Route Determination of Sulfur Mustard Using Nontargeted Chemical Attribution Signature Screening
Author(s) -
Karin Höjer Holmgren,
Lina Mörén,
Linnéa Ahlinder,
Andreas Larsson,
Daniel Wiktelius,
Rikard Norlin,
Crister Åstot
Publication year - 2021
Publication title -
analytical chemistry
Language(s) - English
Resource type - Journals
SCImago Journal Rank - 2.117
H-Index - 332
eISSN - 1520-6882
pISSN - 0003-2700
DOI - 10.1021/acs.analchem.0c04555
Subject(s) - sulfur mustard , chemistry , chromatography , linear discriminant analysis , sulfur , random forest , partial least squares regression , matrix (chemical analysis) , artificial intelligence , machine learning , organic chemistry , computer science , toxicity
Route determination of sulfur mustard was accomplished through comprehensive nontargeted screening of chemical attribution signatures.
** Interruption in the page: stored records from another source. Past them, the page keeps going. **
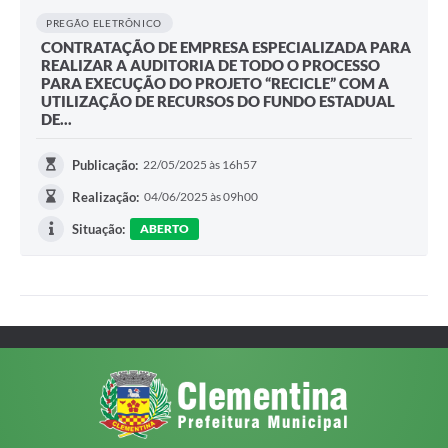
PREGÃO ELETRÔNICO
CONTRATAÇÃO DE EMPRESA ESPECIALIZADA PARA
REALIZAR A AUDITORIA DE TODO O PROCESSO
PARA EXECUÇÃO DO PROJETO “RECICLE” COM A
UTILIZAÇÃO DE RECURSOS DO FUNDO ESTADUAL
DE...
Publicação:
22/05/2025 às 16h57
Realização:
04/06/2025 às 09h00
Situação:
ABERTO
Sulfur mustard samples prepared via 11 different synthetic routes were analyzed using gas chromatography/high-resolution mass spectrometry. A large number of compounds were detected, and multivariate data analysis of the mass spectrometric results enabled the discovery of route-specific signature profiles. The performance of two supervised machine learning algorithms for retrospective synthetic route attribution, orthogonal partial least squares discriminant analysis (OPLS-DA) and random forest (RF), were compared using external test sets. Complete classification accuracy was achieved for test set samples (2/2 and 9/9) by using classification models to resolve the one-step routes starting from ethylene and the thiodiglycol chlorination methods used in the two-step routes. Retrospective determination of initial thiodiglycol synthesis methods in sulfur mustard samples, following chlorination, was more difficult. Nevertheless, the large number of markers detected using the nontargeted methodology enabled correct assignment of 5/9 test set samples using OPLS-DA and 8/9 using RF. RF was also used to construct an 11-class model with a total classification accuracy of 10/11. The developed methods were further evaluated by classifying sulfur mustard spiked into soil and textile matrix samples. Due to matrix effects and the low spiking level (0.05% w/w), route determination was more challenging in these cases. Nevertheless, acceptable classification performance was achieved during external test set validation: chlorination methods were correctly classified for 12/18 and 11/15 in spiked soil and textile samples, respectively.